* **Action item**
Filter the material below so that only lines containing "UBRANIA" remain.

* **Exercise data**

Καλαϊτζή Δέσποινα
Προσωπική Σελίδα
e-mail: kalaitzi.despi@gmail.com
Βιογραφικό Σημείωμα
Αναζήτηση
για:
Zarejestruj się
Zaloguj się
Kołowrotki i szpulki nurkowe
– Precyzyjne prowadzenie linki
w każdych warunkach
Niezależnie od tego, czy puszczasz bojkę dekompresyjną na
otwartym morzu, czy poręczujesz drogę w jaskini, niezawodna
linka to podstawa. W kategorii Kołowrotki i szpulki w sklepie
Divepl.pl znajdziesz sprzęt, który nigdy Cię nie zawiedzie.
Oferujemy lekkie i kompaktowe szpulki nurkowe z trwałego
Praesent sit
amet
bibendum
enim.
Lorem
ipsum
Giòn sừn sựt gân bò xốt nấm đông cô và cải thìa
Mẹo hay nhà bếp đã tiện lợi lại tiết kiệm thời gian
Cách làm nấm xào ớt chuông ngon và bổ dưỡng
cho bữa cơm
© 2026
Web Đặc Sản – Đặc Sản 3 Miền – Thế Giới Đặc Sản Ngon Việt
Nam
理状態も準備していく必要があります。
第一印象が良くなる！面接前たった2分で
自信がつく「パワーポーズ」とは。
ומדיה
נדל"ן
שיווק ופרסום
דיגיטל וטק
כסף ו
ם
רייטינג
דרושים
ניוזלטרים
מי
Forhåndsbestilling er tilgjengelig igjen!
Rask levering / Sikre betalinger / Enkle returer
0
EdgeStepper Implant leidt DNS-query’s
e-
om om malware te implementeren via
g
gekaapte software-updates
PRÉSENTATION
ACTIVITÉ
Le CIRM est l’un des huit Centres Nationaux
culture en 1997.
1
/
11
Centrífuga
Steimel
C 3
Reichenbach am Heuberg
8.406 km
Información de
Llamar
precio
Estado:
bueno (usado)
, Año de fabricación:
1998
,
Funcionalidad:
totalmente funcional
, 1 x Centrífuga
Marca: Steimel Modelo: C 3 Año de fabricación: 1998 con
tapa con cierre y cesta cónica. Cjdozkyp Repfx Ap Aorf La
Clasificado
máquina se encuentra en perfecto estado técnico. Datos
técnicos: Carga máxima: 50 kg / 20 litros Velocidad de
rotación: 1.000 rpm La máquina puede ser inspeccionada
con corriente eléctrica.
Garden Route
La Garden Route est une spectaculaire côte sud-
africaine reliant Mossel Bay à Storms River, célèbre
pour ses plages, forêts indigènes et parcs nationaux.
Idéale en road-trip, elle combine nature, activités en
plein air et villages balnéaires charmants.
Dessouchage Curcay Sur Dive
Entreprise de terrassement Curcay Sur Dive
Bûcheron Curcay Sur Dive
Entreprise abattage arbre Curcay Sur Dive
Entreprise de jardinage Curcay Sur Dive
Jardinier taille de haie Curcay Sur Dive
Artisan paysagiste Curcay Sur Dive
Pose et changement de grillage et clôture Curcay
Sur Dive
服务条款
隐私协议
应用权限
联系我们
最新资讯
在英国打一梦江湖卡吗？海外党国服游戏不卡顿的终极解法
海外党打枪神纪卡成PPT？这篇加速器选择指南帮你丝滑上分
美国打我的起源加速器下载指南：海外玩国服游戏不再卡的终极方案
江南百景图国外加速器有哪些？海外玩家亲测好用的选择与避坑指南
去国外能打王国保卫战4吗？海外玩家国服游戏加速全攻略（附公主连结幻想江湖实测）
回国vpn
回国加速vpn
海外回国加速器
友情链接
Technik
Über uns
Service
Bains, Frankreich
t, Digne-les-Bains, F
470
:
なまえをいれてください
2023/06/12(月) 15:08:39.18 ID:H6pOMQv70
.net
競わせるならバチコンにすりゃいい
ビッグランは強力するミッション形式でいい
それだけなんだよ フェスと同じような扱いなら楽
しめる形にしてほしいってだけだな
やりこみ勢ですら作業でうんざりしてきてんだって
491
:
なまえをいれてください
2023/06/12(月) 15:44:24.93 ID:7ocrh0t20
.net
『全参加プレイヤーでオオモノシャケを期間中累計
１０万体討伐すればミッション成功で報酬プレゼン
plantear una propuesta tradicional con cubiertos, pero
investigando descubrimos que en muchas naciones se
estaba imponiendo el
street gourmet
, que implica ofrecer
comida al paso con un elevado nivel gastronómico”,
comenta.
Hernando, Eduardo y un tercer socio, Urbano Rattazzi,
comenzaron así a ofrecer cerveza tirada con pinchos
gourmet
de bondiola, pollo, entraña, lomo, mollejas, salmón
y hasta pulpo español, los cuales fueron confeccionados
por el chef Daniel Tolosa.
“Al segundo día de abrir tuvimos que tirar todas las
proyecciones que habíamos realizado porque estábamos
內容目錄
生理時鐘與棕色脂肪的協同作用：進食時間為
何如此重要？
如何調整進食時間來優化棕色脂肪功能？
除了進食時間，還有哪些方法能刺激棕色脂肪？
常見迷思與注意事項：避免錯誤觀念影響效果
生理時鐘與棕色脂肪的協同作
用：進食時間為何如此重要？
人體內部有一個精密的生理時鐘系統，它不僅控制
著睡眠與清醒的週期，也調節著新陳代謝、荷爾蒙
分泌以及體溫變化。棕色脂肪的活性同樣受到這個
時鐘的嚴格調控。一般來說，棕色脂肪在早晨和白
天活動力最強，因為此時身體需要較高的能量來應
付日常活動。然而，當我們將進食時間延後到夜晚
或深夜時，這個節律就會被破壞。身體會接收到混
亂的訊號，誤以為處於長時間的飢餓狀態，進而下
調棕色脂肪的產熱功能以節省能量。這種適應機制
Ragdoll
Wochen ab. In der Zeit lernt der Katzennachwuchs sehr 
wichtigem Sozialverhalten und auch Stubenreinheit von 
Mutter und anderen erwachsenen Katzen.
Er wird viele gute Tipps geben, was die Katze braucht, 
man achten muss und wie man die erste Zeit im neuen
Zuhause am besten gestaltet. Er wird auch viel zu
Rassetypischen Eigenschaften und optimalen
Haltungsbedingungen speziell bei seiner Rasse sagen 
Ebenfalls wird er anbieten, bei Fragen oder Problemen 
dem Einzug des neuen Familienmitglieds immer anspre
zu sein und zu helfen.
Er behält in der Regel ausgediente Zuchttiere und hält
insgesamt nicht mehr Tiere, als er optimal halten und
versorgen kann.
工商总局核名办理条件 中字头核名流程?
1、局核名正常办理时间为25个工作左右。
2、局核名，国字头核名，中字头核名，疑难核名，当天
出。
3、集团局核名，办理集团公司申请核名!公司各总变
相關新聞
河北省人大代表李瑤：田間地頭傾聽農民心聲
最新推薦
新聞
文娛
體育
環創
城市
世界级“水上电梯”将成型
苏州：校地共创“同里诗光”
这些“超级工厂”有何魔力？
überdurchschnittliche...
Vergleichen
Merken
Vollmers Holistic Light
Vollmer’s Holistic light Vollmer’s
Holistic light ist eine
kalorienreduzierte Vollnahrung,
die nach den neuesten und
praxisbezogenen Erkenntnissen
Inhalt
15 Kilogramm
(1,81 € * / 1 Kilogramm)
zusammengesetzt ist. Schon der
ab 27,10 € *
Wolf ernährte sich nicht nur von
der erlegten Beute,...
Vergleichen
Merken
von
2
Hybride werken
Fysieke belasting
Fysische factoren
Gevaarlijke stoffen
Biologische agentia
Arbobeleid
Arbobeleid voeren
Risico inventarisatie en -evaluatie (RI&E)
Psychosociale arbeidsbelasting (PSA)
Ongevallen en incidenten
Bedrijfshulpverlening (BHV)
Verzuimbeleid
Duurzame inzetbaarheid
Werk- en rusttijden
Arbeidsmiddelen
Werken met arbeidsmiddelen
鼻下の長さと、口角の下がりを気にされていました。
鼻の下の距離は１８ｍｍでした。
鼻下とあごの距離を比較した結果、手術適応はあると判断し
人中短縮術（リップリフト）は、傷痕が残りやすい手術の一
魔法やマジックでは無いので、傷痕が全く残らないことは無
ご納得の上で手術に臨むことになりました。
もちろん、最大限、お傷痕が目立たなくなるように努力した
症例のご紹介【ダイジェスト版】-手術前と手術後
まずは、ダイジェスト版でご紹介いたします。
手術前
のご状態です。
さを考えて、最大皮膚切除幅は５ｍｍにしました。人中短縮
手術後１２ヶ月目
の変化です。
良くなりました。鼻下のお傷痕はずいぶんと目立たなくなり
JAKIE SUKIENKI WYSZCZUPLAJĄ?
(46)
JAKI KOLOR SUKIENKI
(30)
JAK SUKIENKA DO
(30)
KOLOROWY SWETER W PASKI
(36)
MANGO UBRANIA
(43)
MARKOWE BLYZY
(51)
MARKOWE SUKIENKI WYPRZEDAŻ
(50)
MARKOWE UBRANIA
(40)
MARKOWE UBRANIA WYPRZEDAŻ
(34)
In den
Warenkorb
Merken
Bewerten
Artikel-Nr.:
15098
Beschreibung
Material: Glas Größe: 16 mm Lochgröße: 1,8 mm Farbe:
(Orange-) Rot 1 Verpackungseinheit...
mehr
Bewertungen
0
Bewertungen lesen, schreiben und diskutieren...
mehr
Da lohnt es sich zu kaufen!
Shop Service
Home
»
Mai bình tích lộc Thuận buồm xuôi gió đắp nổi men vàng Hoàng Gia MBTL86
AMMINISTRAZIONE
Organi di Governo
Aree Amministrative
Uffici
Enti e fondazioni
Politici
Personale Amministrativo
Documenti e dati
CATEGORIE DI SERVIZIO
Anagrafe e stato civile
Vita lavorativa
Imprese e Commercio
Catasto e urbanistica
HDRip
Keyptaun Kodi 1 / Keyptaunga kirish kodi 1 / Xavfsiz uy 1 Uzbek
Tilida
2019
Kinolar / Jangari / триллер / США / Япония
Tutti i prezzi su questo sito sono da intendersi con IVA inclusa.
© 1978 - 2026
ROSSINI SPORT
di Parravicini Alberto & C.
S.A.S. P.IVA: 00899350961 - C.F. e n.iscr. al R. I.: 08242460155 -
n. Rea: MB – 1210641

* **Response to the exercise**
MANGO UBRANIA
MARKOWE UBRANIA
MARKOWE UBRANIA WYPRZEDAŻ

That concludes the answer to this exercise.